Q1. Did the study ask a clearly focused question?

Q2. Was this an RCT and was it appropriately so?

Methodology

Questions 3 to 7 are intended to assess the methodology of the study. The final published report of the study which includes the results has very little detail on the methodology so you will also have to read the published report of the study protocol to answer these questions. 

Q3. Were participants appropriately allocated to intervention and control groups?

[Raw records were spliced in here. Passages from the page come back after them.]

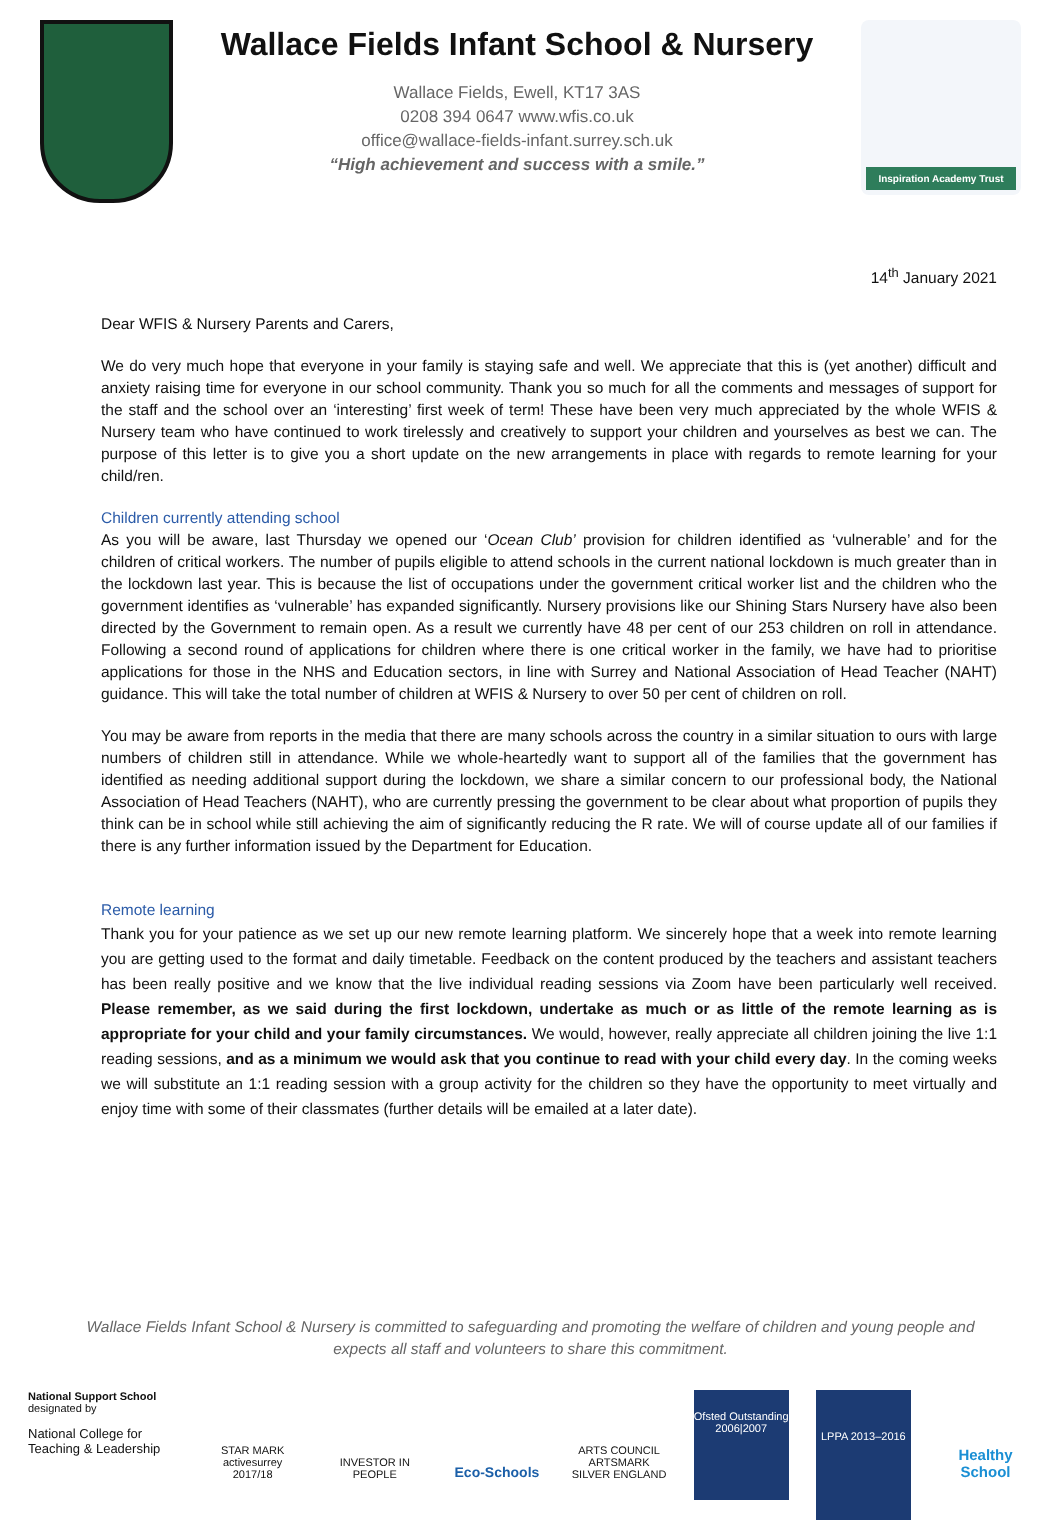Wallace Fields Infant School & Nursery
Wallace Fields, Ewell, KT17 3AS
0208 394 0647 www.wfis.co.uk
office@wallace-fields-infant.surrey.sch.uk
“High achievement and success with a smile.”
Inspiration Academy Trust
14<sup>th</sup> January 2021
Dear WFIS & Nursery Parents and Carers,
We do very much hope that everyone in your family is staying safe and well. We appreciate that this is (yet another) difficult and anxiety raising time for everyone in our school community. Thank you so much for all the comments and messages of support for the staff and the school over an ‘interesting’ first week of term! These have been very much appreciated by the whole WFIS & Nursery team who have continued to work tirelessly and creatively to support your children and yourselves as best we can. The purpose of this letter is to give you a short update on the new arrangements in place with regards to remote learning for your child/ren.
Children currently attending school
As you will be aware, last Thursday we opened our ‘Ocean Club’ provision for children identified as ‘vulnerable’ and for the children of critical workers. The number of pupils eligible to attend schools in the current national lockdown is much greater than in the lockdown last year. This is because the list of occupations under the government critical worker list and the children who the government identifies as ‘vulnerable’ has expanded significantly. Nursery provisions like our Shining Stars Nursery have also been directed by the Government to remain open. As a result we currently have 48 per cent of our 253 children on roll in attendance. Following a second round of applications for children where there is one critical worker in the family, we have had to prioritise applications for those in the NHS and Education sectors, in line with Surrey and National Association of Head Teacher (NAHT) guidance. This will take the total number of children at WFIS & Nursery to over 50 per cent of children on roll.
You may be aware from reports in the media that there are many schools across the country in a similar situation to ours with large numbers of children still in attendance. While we whole-heartedly want to support all of the families that the government has identified as needing additional support during the lockdown, we share a similar concern to our professional body, the National Association of Head Teachers (NAHT), who are currently pressing the government to be clear about what proportion of pupils they think can be in school while still achieving the aim of significantly reducing the R rate. We will of course update all of our families if there is any further information issued by the Department for Education.
Remote learning
Thank you for your patience as we set up our new remote learning platform. We sincerely hope that a week into remote learning you are getting used to the format and daily timetable. Feedback on the content produced by the teachers and assistant teachers has been really positive and we know that the live individual reading sessions via Zoom have been particularly well received. Please remember, as we said during the first lockdown, undertake as much or as little of the remote learning as is appropriate for your child and your family circumstances. We would, however, really appreciate all children joining the live 1:1 reading sessions, and as a minimum we would ask that you continue to read with your child every day. In the coming weeks we will substitute an 1:1 reading session with a group activity for the children so they have the opportunity to meet virtually and enjoy time with some of their classmates (further details will be emailed at a later date).
Wallace Fields Infant School & Nursery is committed to safeguarding and promoting the welfare of children and young people and expects all staff and volunteers to share this commitment.
National Support School
designated by
National College for Teaching & Leadership
STAR MARK activesurrey 2017/18
INVESTOR IN PEOPLE
Eco-Schools
ARTS COUNCIL ARTSMARK SILVER ENGLAND
Ofsted Outstanding 2006|2007
LPPA 2013–2016
Healthy School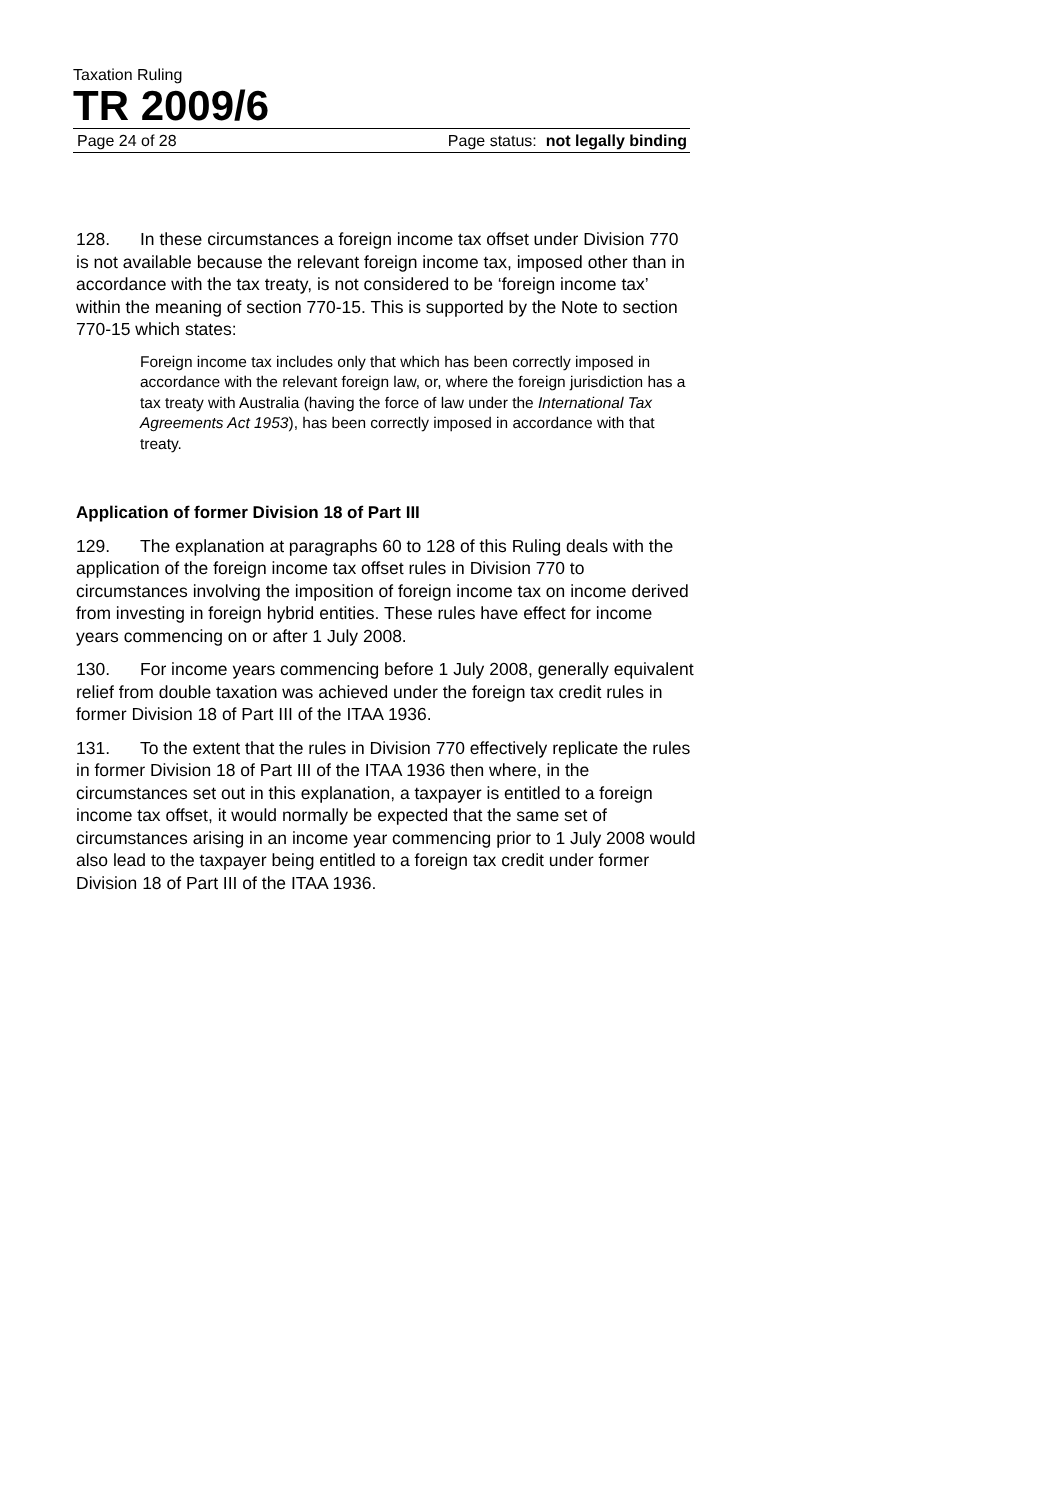Taxation Ruling
TR 2009/6
Page 24 of 28 Page status: not legally binding
128. In these circumstances a foreign income tax offset under Division 770 is not available because the relevant foreign income tax, imposed other than in accordance with the tax treaty, is not considered to be ‘foreign income tax’ within the meaning of section 770-15. This is supported by the Note to section 770-15 which states:
Foreign income tax includes only that which has been correctly imposed in accordance with the relevant foreign law, or, where the foreign jurisdiction has a tax treaty with Australia (having the force of law under the International Tax Agreements Act 1953), has been correctly imposed in accordance with that treaty.
Application of former Division 18 of Part III
129. The explanation at paragraphs 60 to 128 of this Ruling deals with the application of the foreign income tax offset rules in Division 770 to circumstances involving the imposition of foreign income tax on income derived from investing in foreign hybrid entities. These rules have effect for income years commencing on or after 1 July 2008.
130. For income years commencing before 1 July 2008, generally equivalent relief from double taxation was achieved under the foreign tax credit rules in former Division 18 of Part III of the ITAA 1936.
131. To the extent that the rules in Division 770 effectively replicate the rules in former Division 18 of Part III of the ITAA 1936 then where, in the circumstances set out in this explanation, a taxpayer is entitled to a foreign income tax offset, it would normally be expected that the same set of circumstances arising in an income year commencing prior to 1 July 2008 would also lead to the taxpayer being entitled to a foreign tax credit under former Division 18 of Part III of the ITAA 1936.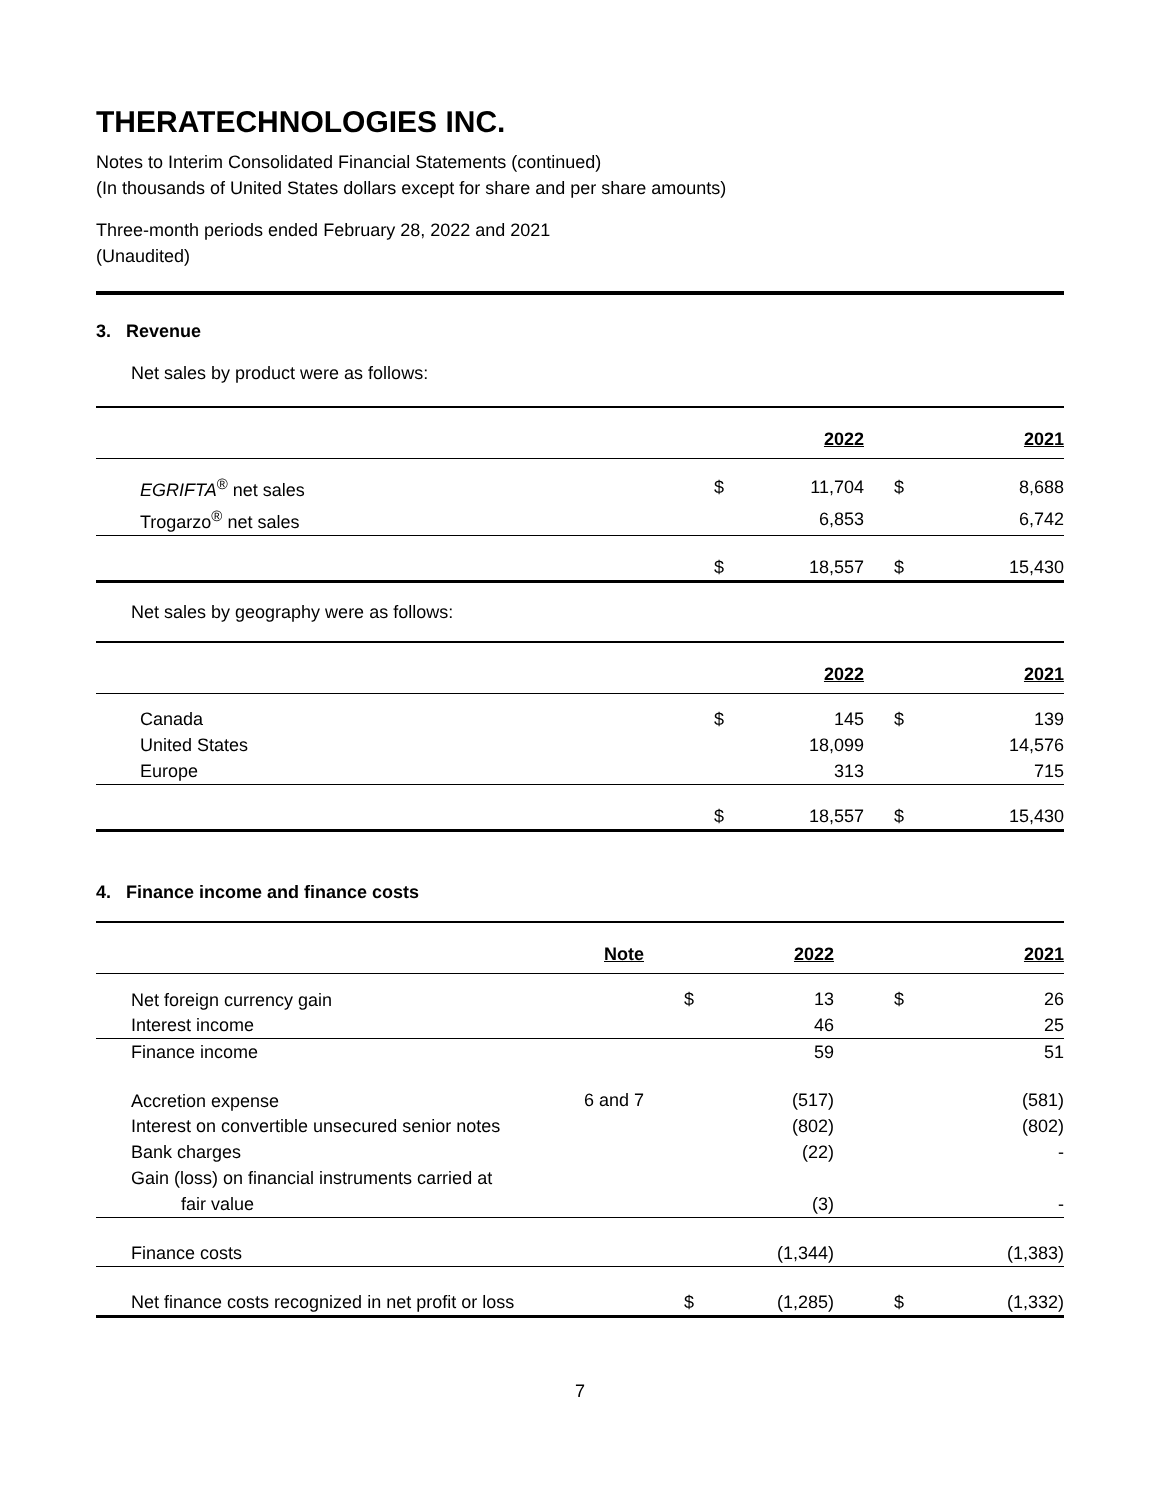THERATECHNOLOGIES INC.
Notes to Interim Consolidated Financial Statements (continued)
(In thousands of United States dollars except for share and per share amounts)
Three-month periods ended February 28, 2022 and 2021
(Unaudited)
3. Revenue
Net sales by product were as follows:
| | | 2022 | | 2021 |
| --- | --- | --- | --- | --- |
| EGRIFTA<sup>®</sup> net sales | $ | 11,704 | $ | 8,688 |
| Trogarzo<sup>®</sup> net sales | | 6,853 | | 6,742 |
| | $ | 18,557 | $ | 15,430 |
Net sales by geography were as follows:
| | | 2022 | | 2021 |
| --- | --- | --- | --- | --- |
| Canada | $ | 145 | $ | 139 |
| United States | | 18,099 | | 14,576 |
| Europe | | 313 | | 715 |
| | $ | 18,557 | $ | 15,430 |
4. Finance income and finance costs
| | Note | | 2022 | | 2021 |
| --- | --- | --- | --- | --- | --- |
| Net foreign currency gain | | $ | 13 | $ | 26 |
| Interest income | | | 46 | | 25 |
| Finance income | | | 59 | | 51 |
| Accretion expense | 6 and 7 | | (517) | | (581) |
| Interest on convertible unsecured senior notes | | | (802) | | (802) |
| Bank charges | | | (22) | | - |
| Gain (loss) on financial instruments carried at | | | | | |
| fair value | | | (3) | | - |
| Finance costs | | | (1,344) | | (1,383) |
| Net finance costs recognized in net profit or loss | | $ | (1,285) | $ | (1,332) |
7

(a)    How were participants allocated to the intervention and control groups? Was the process truly random?
(b)    Was stratification used?
(c)    How was the randomisation schedule generated and how were participants allocated to intervention and control groups?
(d) Are the groups well balanced? Are any differences reported between the groups at entry to the trial?
(e) Are there any differences that may confound the result?

Q4. Were participants, staff and study personnel “blind” to participants study group?

Consider: 
Blinding is not always possible
If every effort was made to achieve blinding
Does it matter in this study i.e. could there be observer bias?

Q5. Were all patients accounted for?

a)    Was there a CONSORT diagram and were all the participants accounted for?
b)    Were the reasons for withdrawal given?
c)    Did participants have the option to cross-over from their allocated treatment at randomisation to the other treatment? i.e. could placebo patients switch to dronedarone or vice versa?
d)    Were all participants followed up in each study group? i.e. was there loss to follow up?
e)    Were all the participant’s outcomes analysed by the groups to which they were originally allocated? i.e. was an intention to treat analysis used?

Q6. Were the participants in all groups followed up and the data collected in the same way?

Q7. Did the study have enough participants to minimise the play of chance? i.e. is there a power calculation?

Results 

The results of an RCT should be scrutinised in a similar way to the methods. Q8 and Q9 prompt us to ask questions about how meaningful the results presented actually are.

Q8. How are the results presented and what is the main result?

(a)    Are the results presented as a proportion of people experiencing an outcome, such as risks or as a measurement such as mean or median survival curves and hazards?
(b)    How large is the size of this result and how meaningful is it?
(c)    How would you sum up the results of the trial in one sentence?


Q9. How precise are these results?

(a)    Is a confidence interval reported?
(b)    Is a p-value reported?

Relevance

Once we have assessed the quality of the methodology and considered the importance of the results, we should think about how the results could be applied to our local population and whether a change in practice seems justified.

Q10. Were all important outcomes considered so the results can be applied?

(a)    Were the people included in the trial similar to your population?
(b)    What was the comparator and was it suitable?
(c)    Was the study and follow-up of an appropriate duration for the disease state and intervention under review?
(d)    Does the setting of the trial differ from your local setting?
(e)    Could the same treatment be provided in your local setting?
(f)    Do the benefits of this treatment outweigh the risks/costs?
(g)    Should policy or practice change as a result of the evidence contained within this trial?